═════ Excerpt to read ═════

Something I forgot to mention is that Casper hadn't been caught since July 2009 and was not planning on being caught anytime soon. So when I began to play with him in the field with ropes, I had to start out with hay strings. These are the steps I used to get him accustomed to strings & ropes.
1. string around my leg or waist.
2. he would let me hold it in my hand.
3. then touch him with the string in the other hand.
4. hay string on back, flank and legs.
5. string around neck.
6. move up to savvy string and repeat steps.
By the time I was to step 4 with the savvy string it was mid-march. When it came time to catch him (not through my choice) to move him to another field. Ever since then I have been slowing playing with him to teach him that he can trust me.
At the beginning of August we arranged to lease Casper for 1 year from Mercy Stables to prevent him being sold. I have always felt a connection with him and it broke my heart to maybe lose him to someone unknown and that didn't listen to him the way I do.

═════ Dataset entries ═════

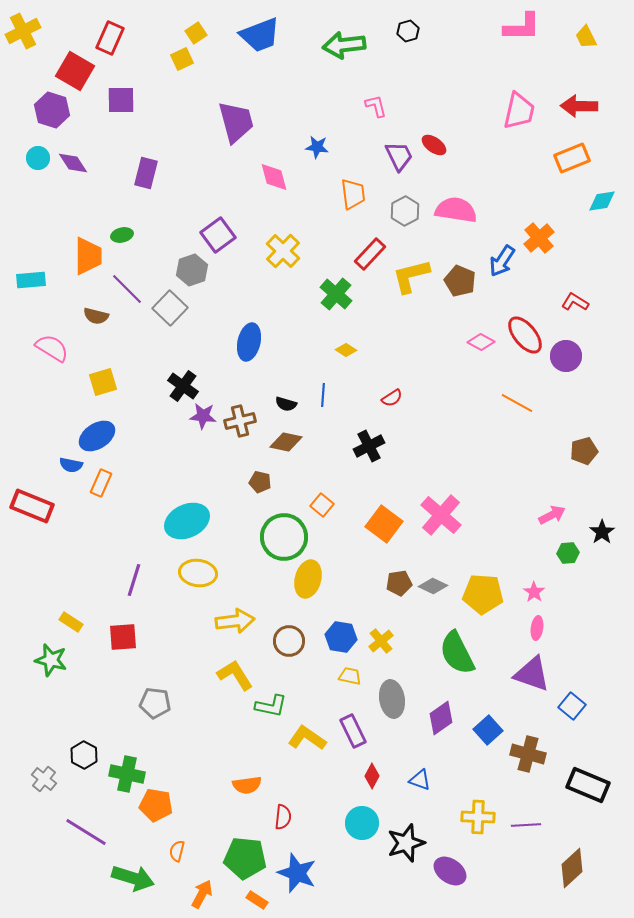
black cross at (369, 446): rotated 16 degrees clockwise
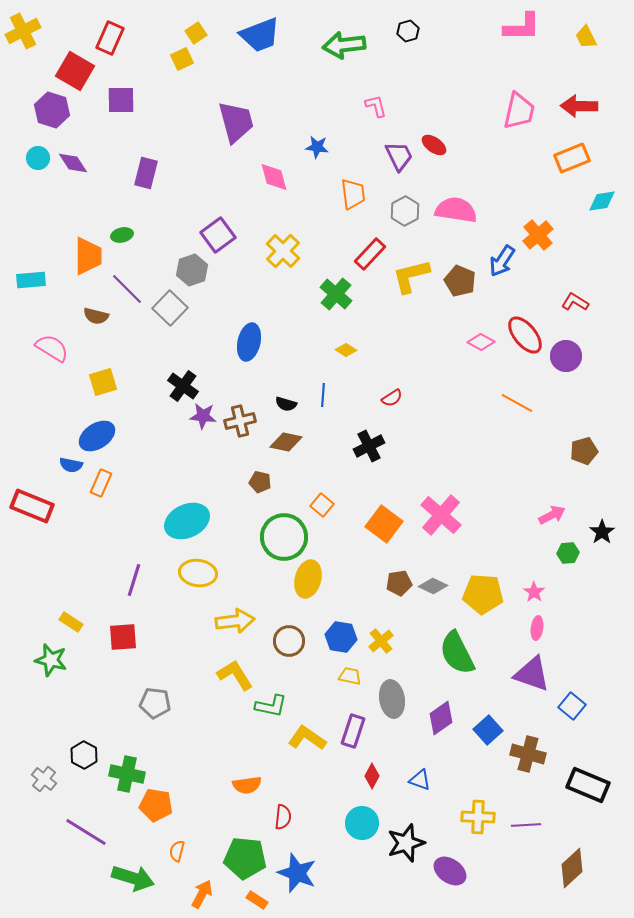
orange cross at (539, 238): moved 1 px left, 3 px up
purple rectangle at (353, 731): rotated 44 degrees clockwise
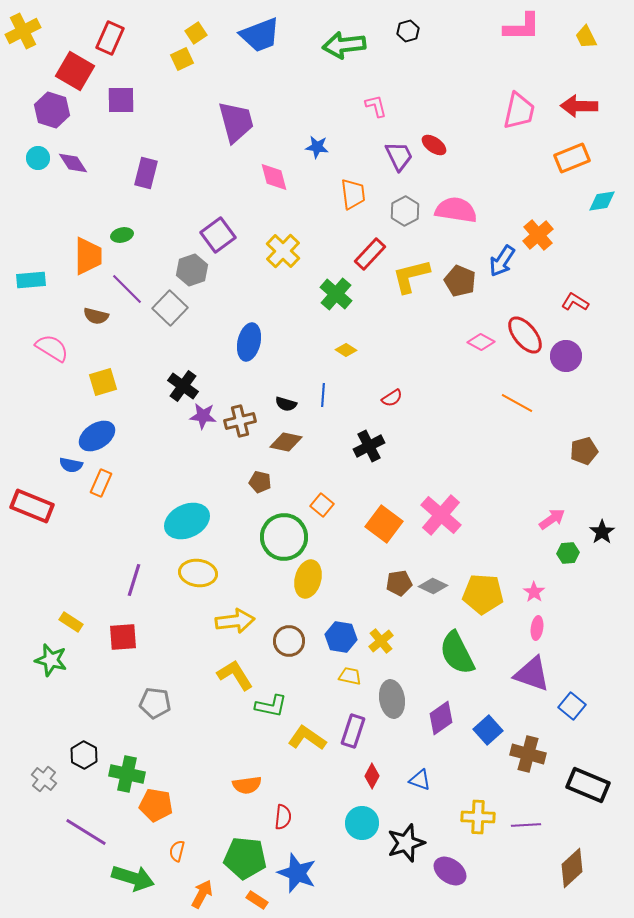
pink arrow at (552, 515): moved 4 px down; rotated 8 degrees counterclockwise
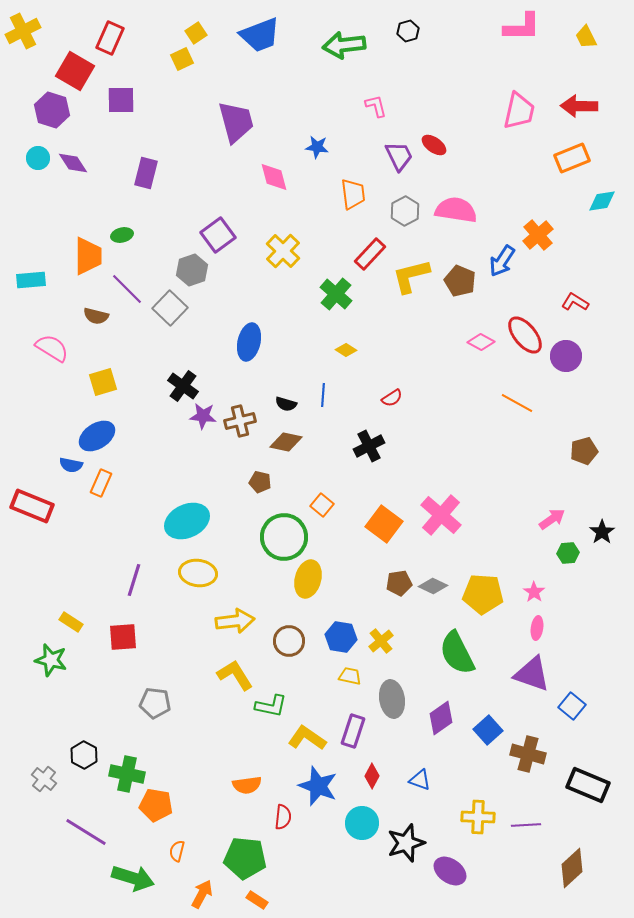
blue star at (297, 873): moved 21 px right, 87 px up
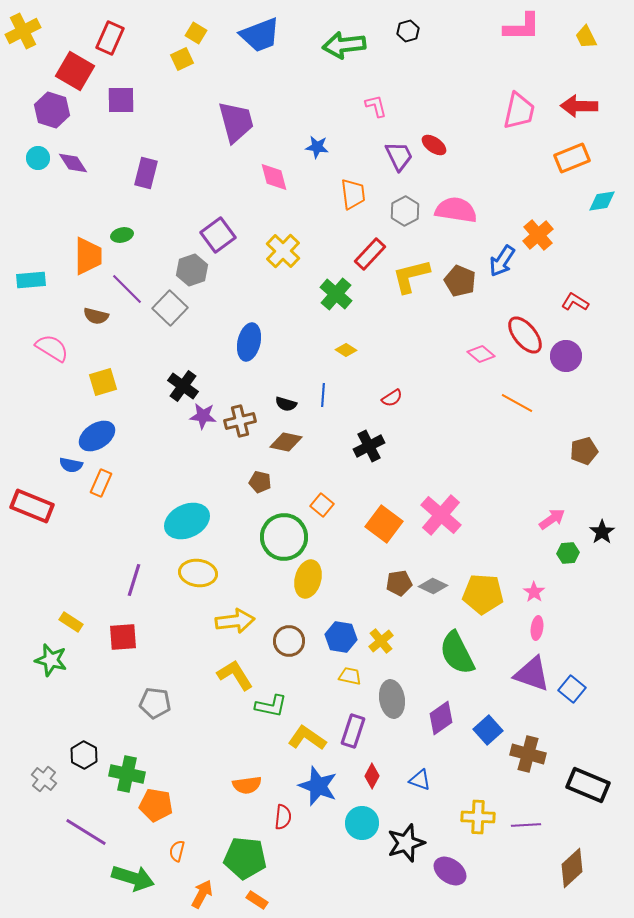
yellow square at (196, 33): rotated 25 degrees counterclockwise
pink diamond at (481, 342): moved 12 px down; rotated 12 degrees clockwise
blue square at (572, 706): moved 17 px up
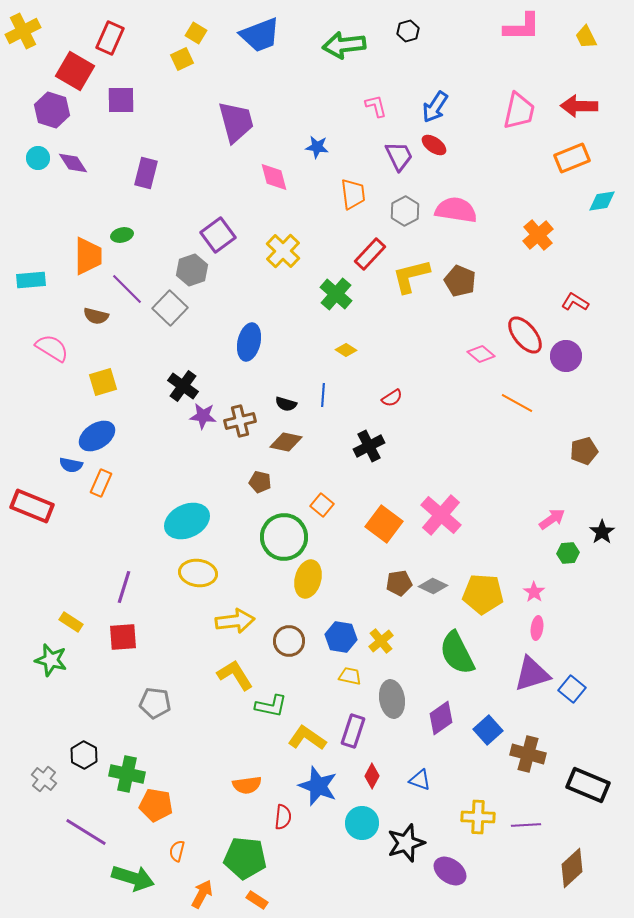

═════

• Written request
Condense the paragraph beginning "At the beginning of August" in the account of the horse Casper above into one shorter sentence, keeping its main facts.

• Solved exercise
In early August, Casper was leased from Mercy Stables for one year to prevent his sale, because the writer felt a strong connection with him and dreaded losing him to an unknown owner who would not listen to him.